At those prices, I wish you luck.


----------



## p_reed (Jul 5, 2004)

where else are you going to find jdm sentra tails?
Besides thats why i made this post how much will people pay?


----------



## samo (Apr 30, 2002)

I'm not criticizing the idea.

I just know that Nissan owners, in general, are a bunch of cheap, ghetto bastards that want a dollar for fifty cents and certainly won't pay for quality parts, JDM or not.

Find me JDM L-series Subaru corner lights, and we'll talk.


----------



## pete? (Jul 6, 2004)

samo said:


> I'm not criticizing the idea.
> 
> I just know that Nissan owners, in general, are a bunch of cheap, ghetto bastards that want a dollar for fifty cents and certainly won't pay for quality parts, JDM or not.
> 
> Find me JDM L-series Subaru corner lights, and we'll talk.

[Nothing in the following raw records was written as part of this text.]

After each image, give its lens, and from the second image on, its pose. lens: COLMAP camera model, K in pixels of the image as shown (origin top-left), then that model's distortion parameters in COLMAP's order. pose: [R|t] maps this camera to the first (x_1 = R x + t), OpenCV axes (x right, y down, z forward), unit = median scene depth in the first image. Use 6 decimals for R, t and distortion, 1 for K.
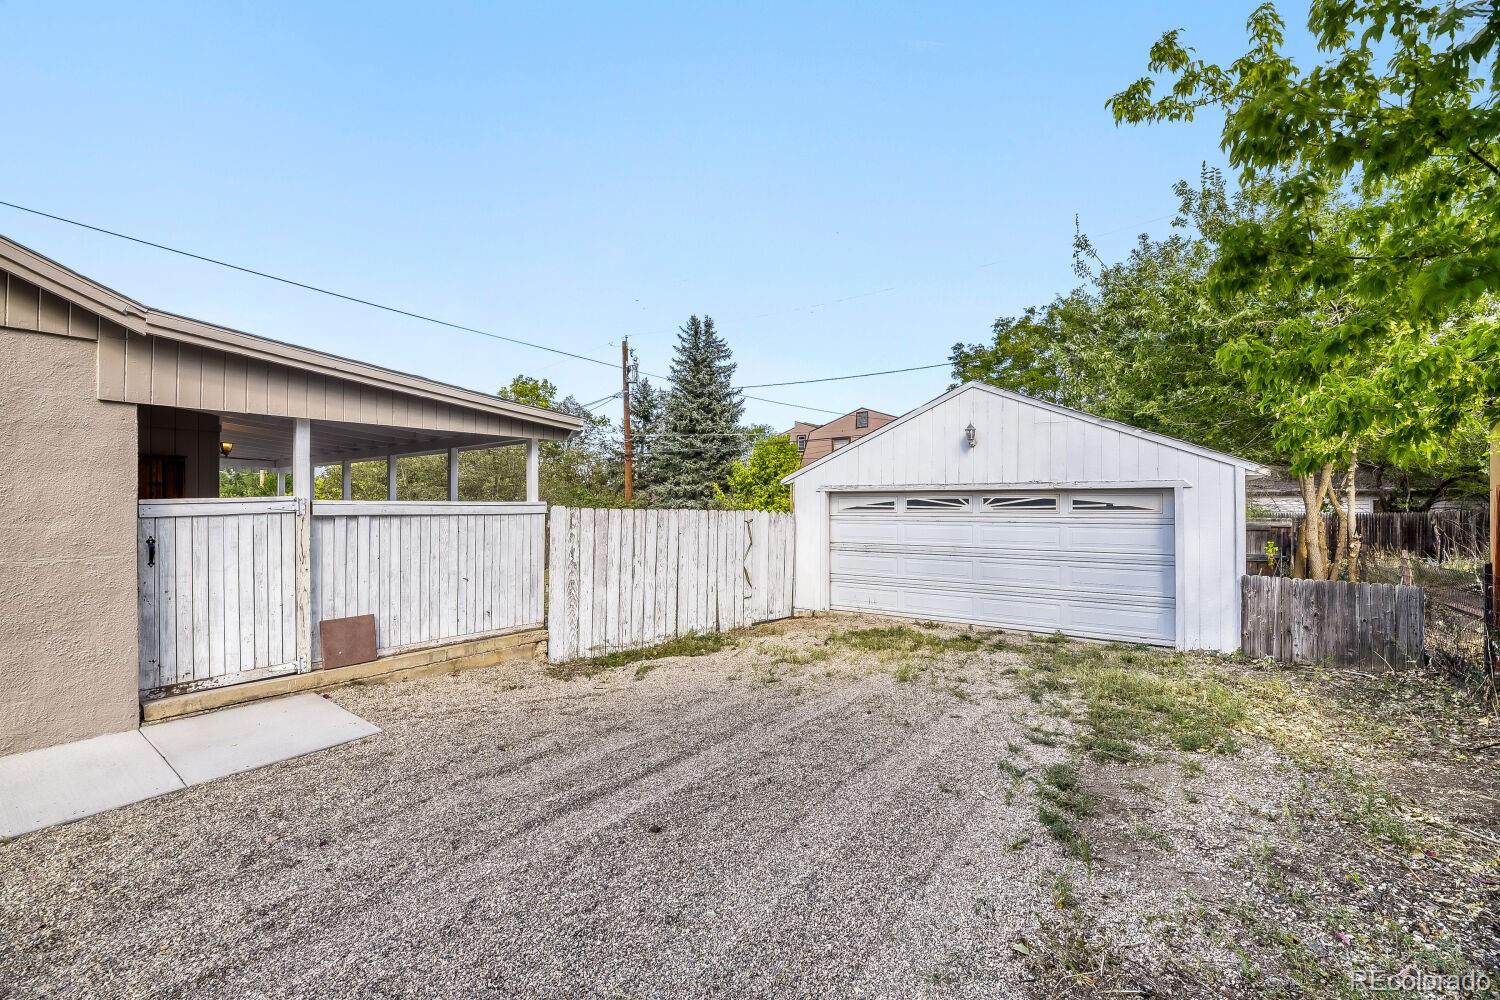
lens RADIAL K [[604.8, 0, 750.9], [0, 604.8, 508.3], [0, 0, 1]] dist [0.009475, -0.001569]
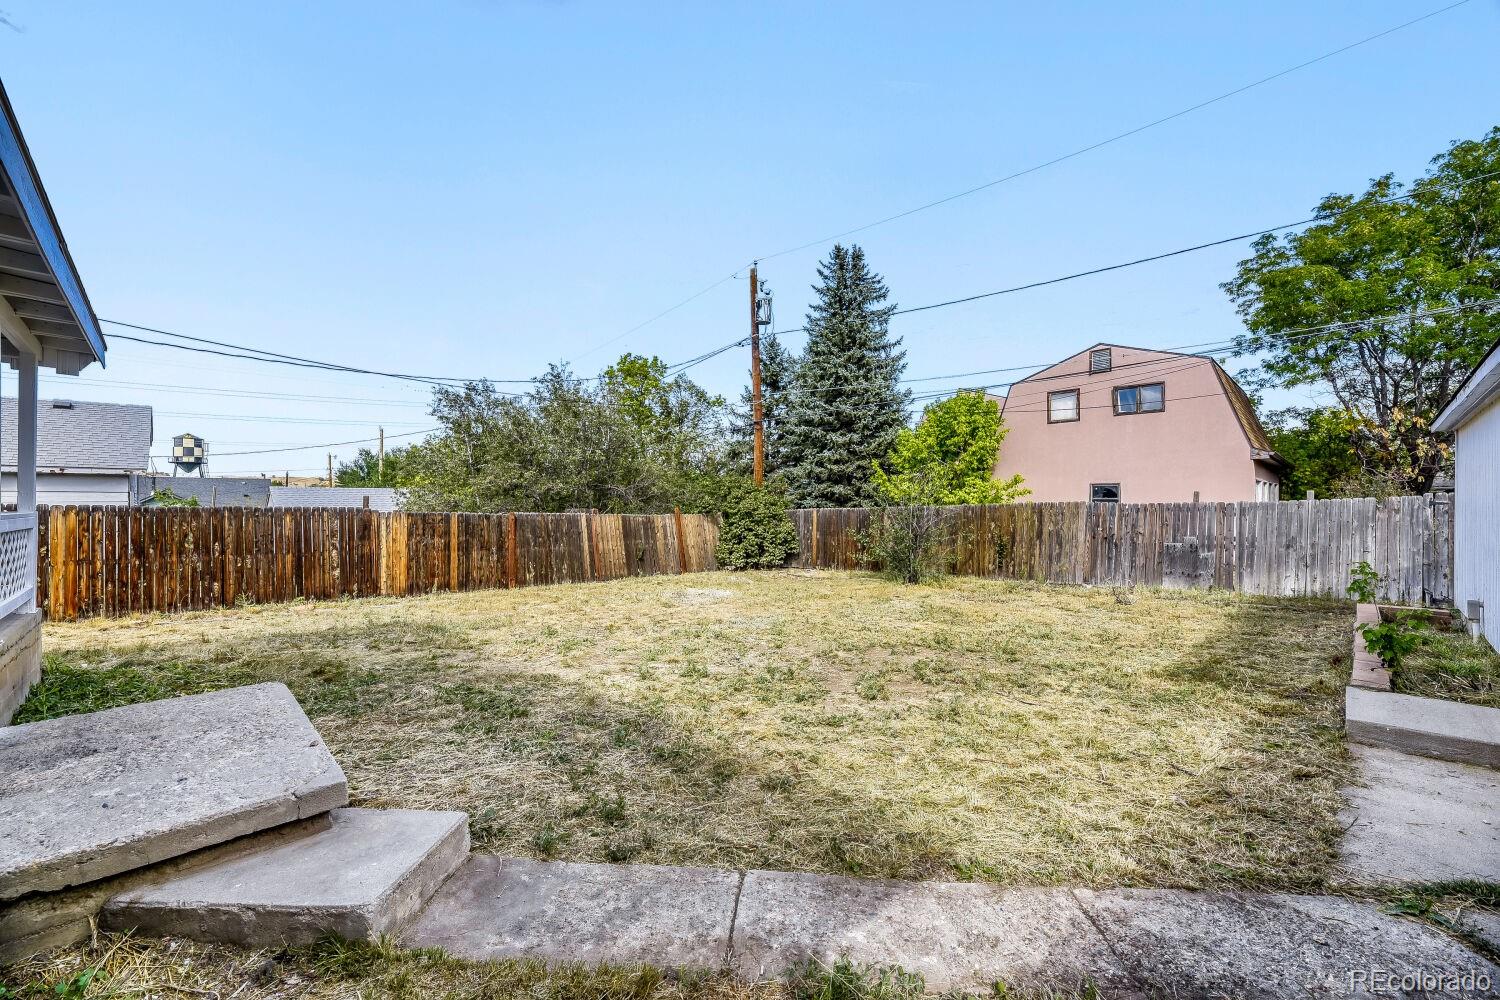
lens RADIAL K [[604.8, 0, 752.0], [0, 604.8, 497.1], [0, 0, 1]] dist [0.009475, -0.001569]
pose [[0.984743, -0.003320, -0.173986, -0.072103], [-0.000654, 0.999740, -0.022776, 0.018129], [0.174016, 0.022543, 0.984485, 0.242516]]
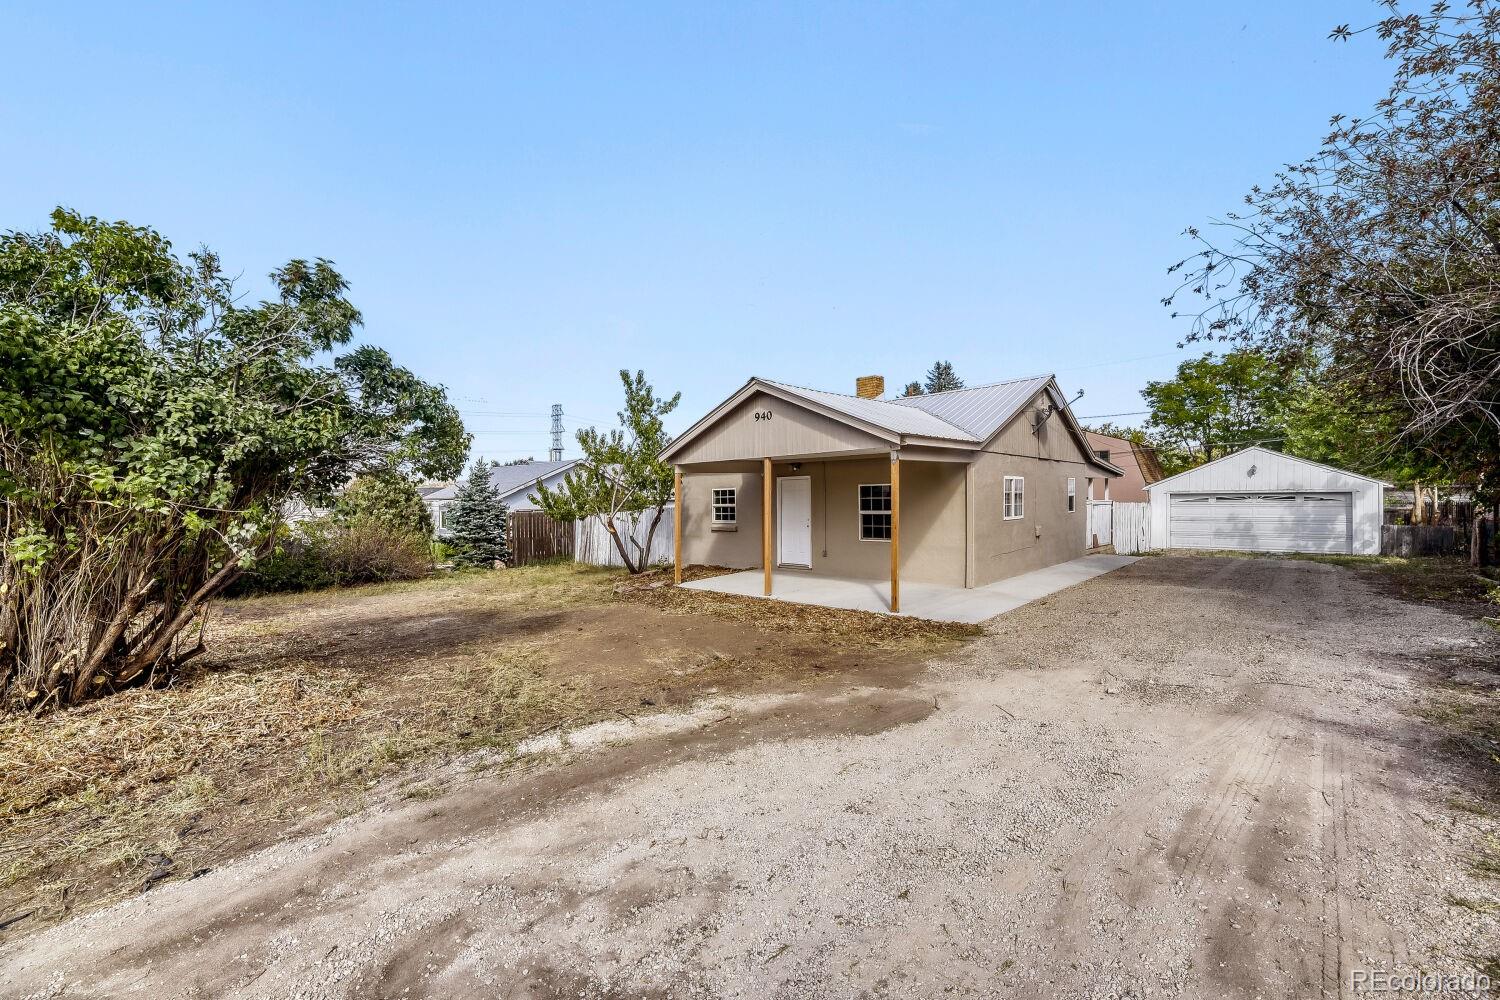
lens RADIAL K [[604.8, 0, 755.9], [0, 604.8, 508.2], [0, 0, 1]] dist [0.009475, -0.001569]
pose [[0.992954, -0.005457, -0.118372, -0.358518], [0.006975, 0.999899, 0.012407, -0.003813], [0.118292, -0.013145, 0.992892, -0.444013]]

............... :thumbup: youv got us down to a T lol but if needed ill spend the extra cash for good parts if i can DIY it in the first place <that is only for cosmetic stuff) i dont diy my own performance parts lol.


----------



## Binger (Aug 29, 2002)

Maybe Liuspeed should look in to geting the tails imported inaddition to the JDM headlights.


----------



## LIUSPEED (May 29, 2002)

naw they arent really worth me importing them for no one really gonna buy them.. it not worth it if only one or 2 people just wants them


----------